In Doshi's experience, "the stakeholders and the sponsors - and the board - could get frustrated and say, ‘This isn't working - you've spent six months doing this'.

"And what's happened is, there's this illusion that people want to see the value, but don't know what the value is, and it takes too long."

"We had a very large Fortune 500 company, and we proved they could do R&D very fast, for things they'd not been able to do in years, they did in six weeks. So [they realised] if they did this 100 times, they'd save $10m."

For Doshi, being agile is the key to "the whole model of how to get value from data".

"It's got to be an agile process, and producing real outcomes very quickly. Some things take time - such as medical research - but there's always got to be a very simple question, and if the answer takes six months, it's too big a question - you've got to break it down."

But while "breaking things down" might be a relatively simple process in the financial sector, in the field of medical research things are perhaps less susceptible to simplification. To illustrate the scale of the challenges big data projects face, Landry-Lane outlined the work IBM has done developing the Cancer Genome Atlas (TCGA).

The TCGA is the result of research between the National Cancer Institute and the National Human Genome Research Institute, and has so far mapped genomic changes in 33 different types of cancer.

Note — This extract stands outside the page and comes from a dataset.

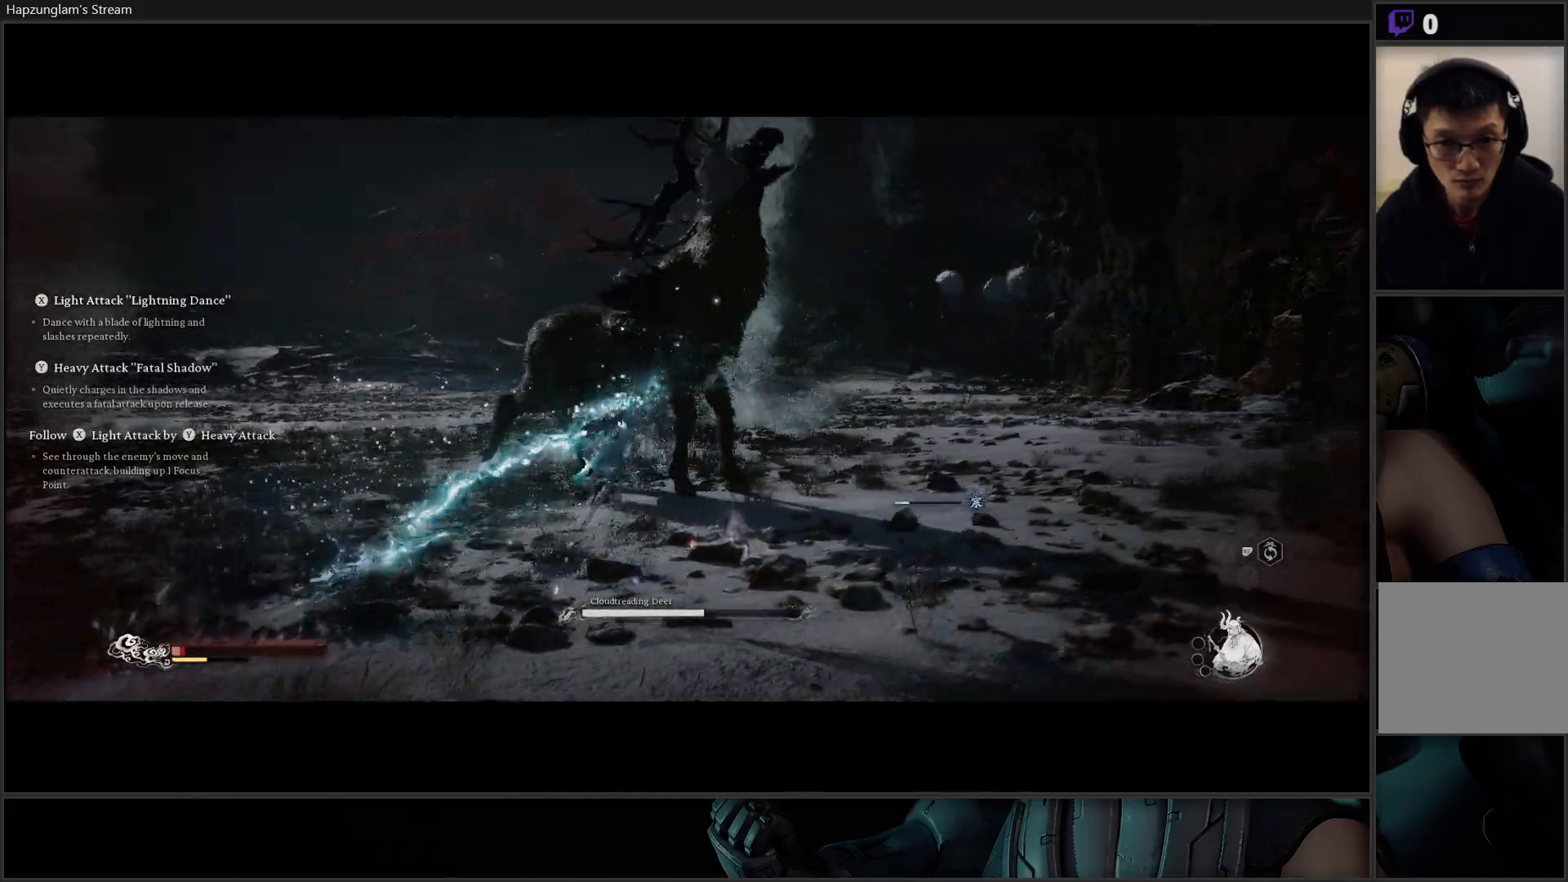
{"buttons": ["B"], "left_stick": "up-right", "right_stick": "center", "events": [[50, "B", "up"], [134, "B", "down"], [234, "B", "up"], [300, "B", "down"], [384, "B", "up"], [451, "B", "down"]]}
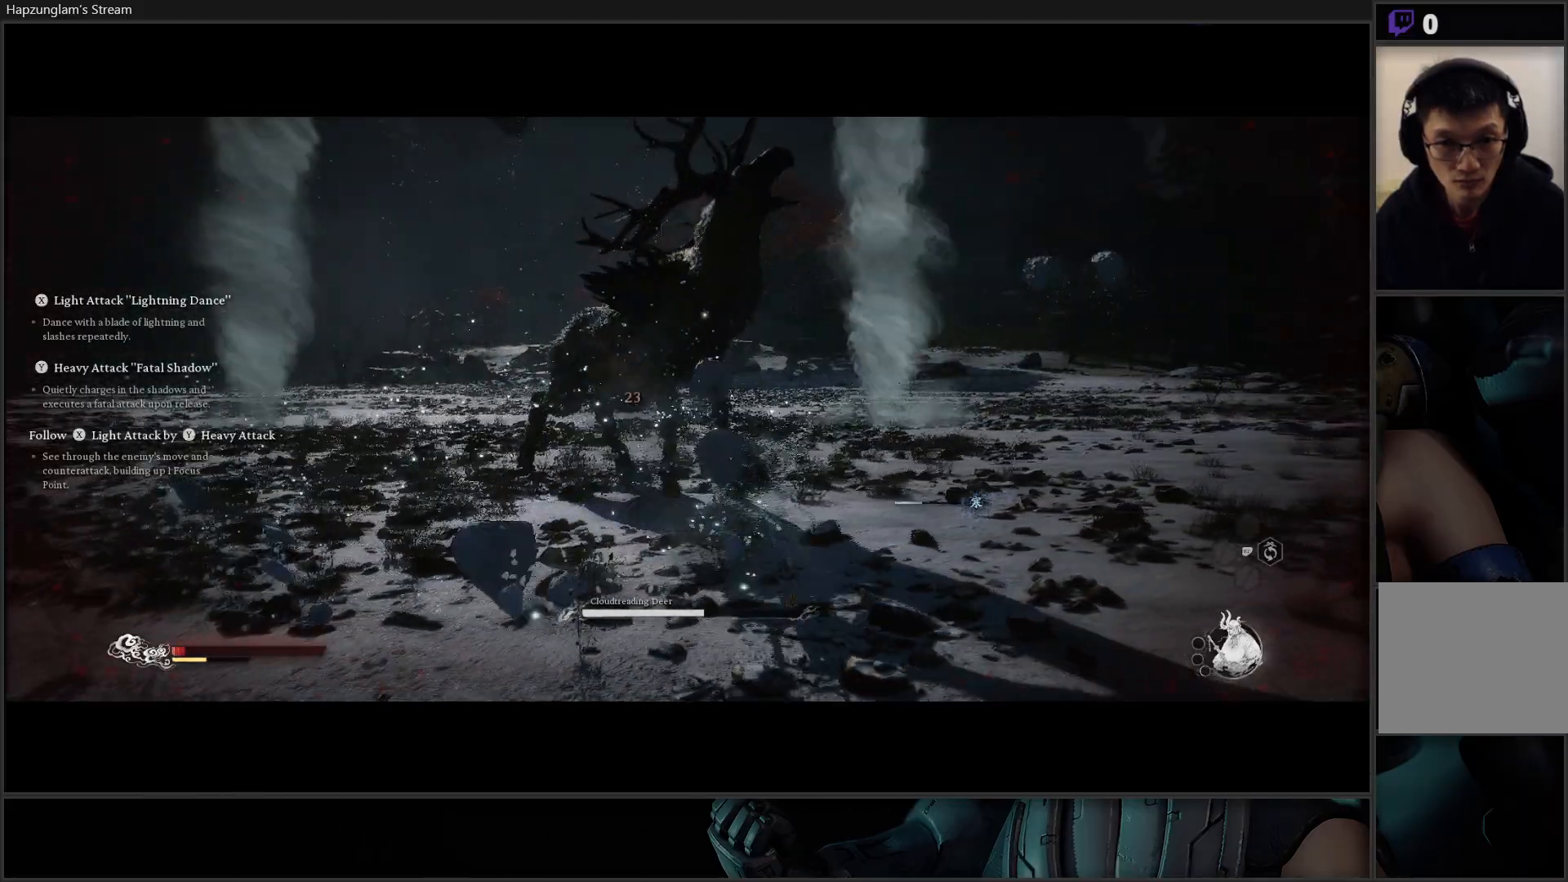
{"buttons": [], "left_stick": "up-right", "right_stick": "center", "events": [[33, "B", "up"], [100, "B", "down"], [217, "B", "up"], [267, "B", "down"], [367, "B", "up"], [417, "B", "down"], [483, "B", "up"]]}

But right now, even with this supplementary information, six months is still realistic.

"We [still] have 200 cancer patients for whom the standard of care has not worked, so taking the Cancer Genome Atlas, and doing all that comparison, all that reprocessing, in order to make a monumental change is taking us six months.
But we think we're on the right track," she said.

Jonathan Gill, IT director of Watchfinder, an online retailer of second-hand luxury watches based in Maidstone, said that in stark contrast to IBM and Genomics England, whose work is all about "saving lives", all he does is "purely bottom-line, saving money". He said for him big data is all about "asking a question".

"Now, sometimes that question is completely wrong," he said, so the most important thing is to go back and get that question right - as quickly as possible - as "everyone seems to want everything now".

Doshi agreed, again stressing the need for agility.

"Companies are agile - Uber, for example. Those guys don't have a six-month process to find a business case - they just do it. Now I'm not saying everybody has to do this, but I'm saying those organisations move so fast, they make those changes quickly."

All the panellists stressed the importance of getting to the board and key stakeholders early, to explain your business case. And if you're trying to cure cancer, you may find them more willing to wait months for results to filter through.

If the project is slightly less high stake, perhaps Doshi's advice wouldn't go amiss. The so-called ‘Uberisation' of business - while bandied around like marketing fluff all-too often - can indeed be a potent method for shaking up an analytics process with an agile approach.

If data - and data collection - are left standing stagnant for too long, more time and money can be wasted on building big data projects that have only become visibly ineffective when it's already too late to make rapid changes, and then new projects may need to be started from scratch, rather than running new angles on existing, functional ideas.